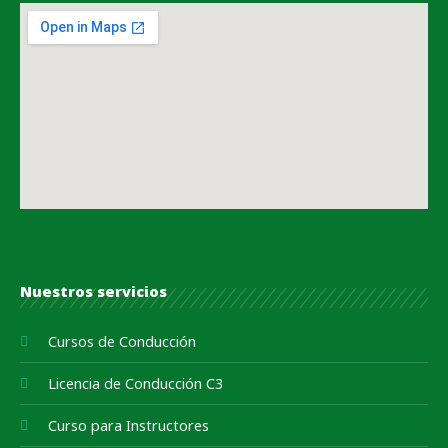
Nuestros servicios
Cursos de Conducción
Licencia de Conducción C3
Curso para Instructores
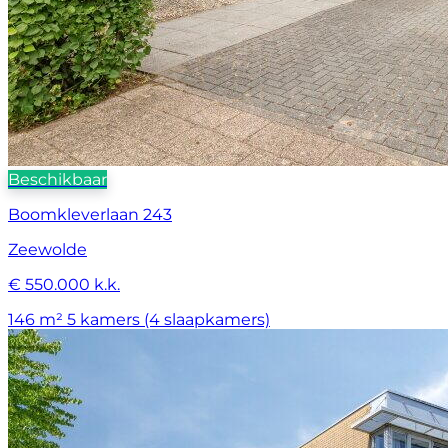
Beschikbaar
Boomkleverlaan 243
Zeewolde
€ 550.000 k.k.
146 m²
5 kamers (4 slaapkamers)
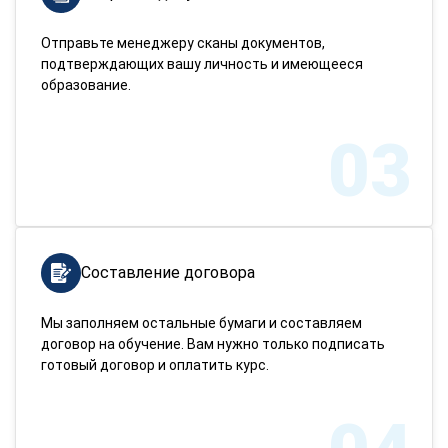
Отправьте менеджеру сканы документов,
подтверждающих вашу личность и имеющееся
образование.
03
Составление договора
Мы заполняем остальные бумаги и составляем
договор на обучение. Вам нужно только подписать
готовый договор и оплатить курс.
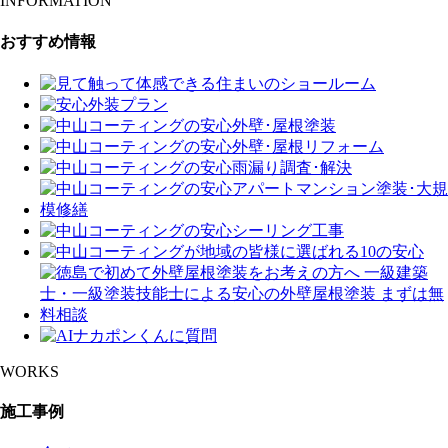
INFORMATION
おすすめ情報
WORKS
施工事例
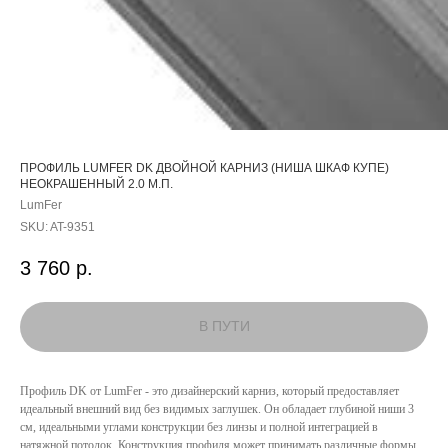
ПРОФИЛЬ LUMFER DK ДВОЙНОЙ КАРНИЗ (НИША ШКАФ КУПЕ)
НЕОКРАШЕННЫЙ 2.0 М.П.
LumFer
SKU:
AT-9351
3 760
р.
Профиль DK от LumFer - это дизайнерский карниз, который предоставляет
идеальный внешний вид без видимых заглушек. Он обладает глубиной ниши 3
КАТАЛОГ
см, идеальными углами конструкции без линзы и полной интеграцией в
натяжной потолок. Конструкция профиля может принимать различные формы,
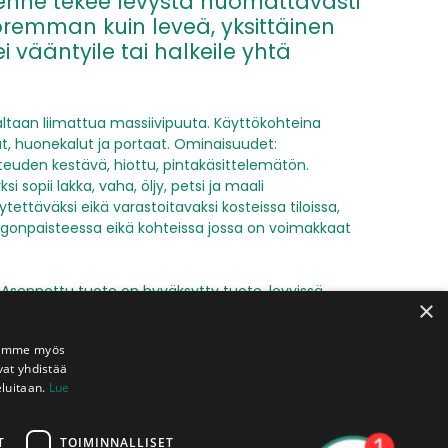
enne tekee levystä huomattavasti
emman kuin leveä, yksittäinen
ei vääntyile tai halkeile yhtä
ltaan liimattua massiivipuuta. Käyttökohteina
dät, huonekalut ja portaat. Ominaisuudet:
teuden kestävä, hiottu, pintakäsittelemätön.
i sopii lakka, vaha, öljy, petsi ja maali
ytettäväksi eikä varastoitavaksi kosteissa tiloissa,
ngonpaisteessa eikä kohteissa jossa on voimakkaat
Asennettu tuote on hyväksytty tuote, levyissä
×
ntovirheisiin voidaan vedota vain ennen niiden
Jaamme myös
vat yhdistää
eluitaan.
Lue
T
TOIMINNALLISET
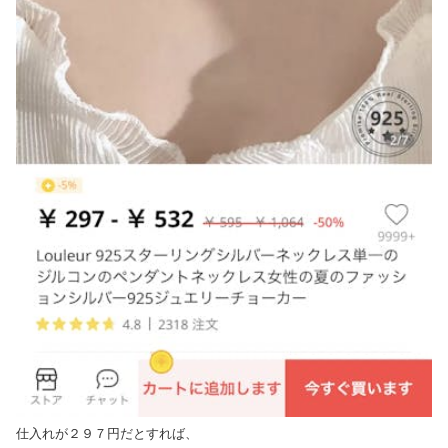
仕入れが２９７円だとすれば、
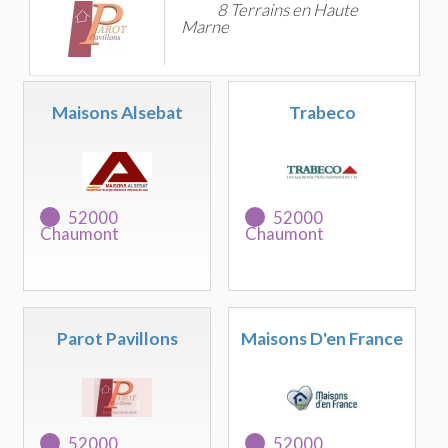
8 Terrains en Haute
Marne
Maisons Alsebat
Trabeco
52000
52000
Chaumont
Chaumont
Parot Pavillons
Maisons D'en France
52000
52000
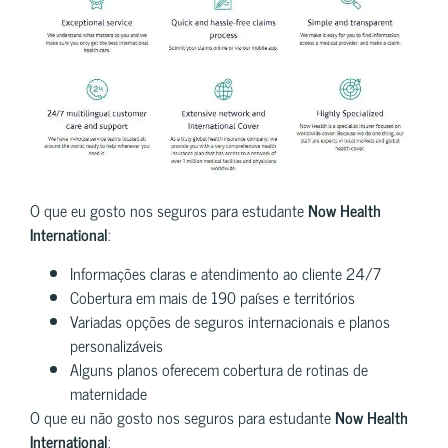
O que eu gosto nos seguros para estudante
Now Health
International
:
Informações claras e atendimento ao cliente 24/7
Cobertura em mais de 190 países e territórios
Variadas opções de seguros internacionais e planos
personalizáveis
Alguns planos oferecem cobertura de rotinas de
maternidade
O que eu não gosto nos seguros para estudante
Now Health
International
:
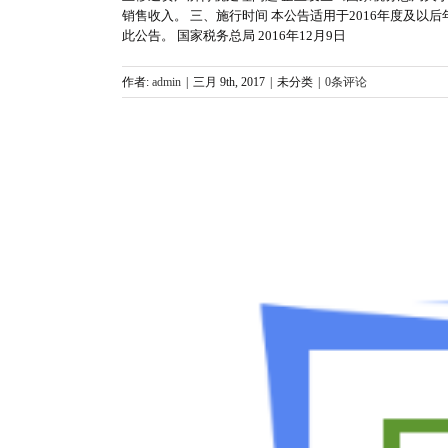
销售收入。 三、施行时间 本公告适用于2016年度及以
此公告。 国家税务总局 2016年12月9日
作者:
admin
|
三月 9th, 2017
|
未分类
|
0条评论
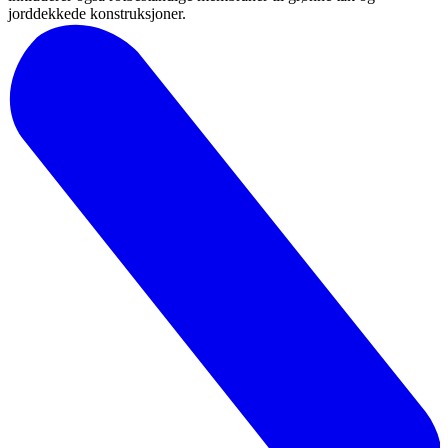
jorddekkede konstruksjoner.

Work required: Only lines containing the string "para" are needed. Pull each of them out of the records above.

Answer space:
Curso para Instructores
O que eu gosto nos seguros para estudante
O que eu não gosto nos seguros para estudante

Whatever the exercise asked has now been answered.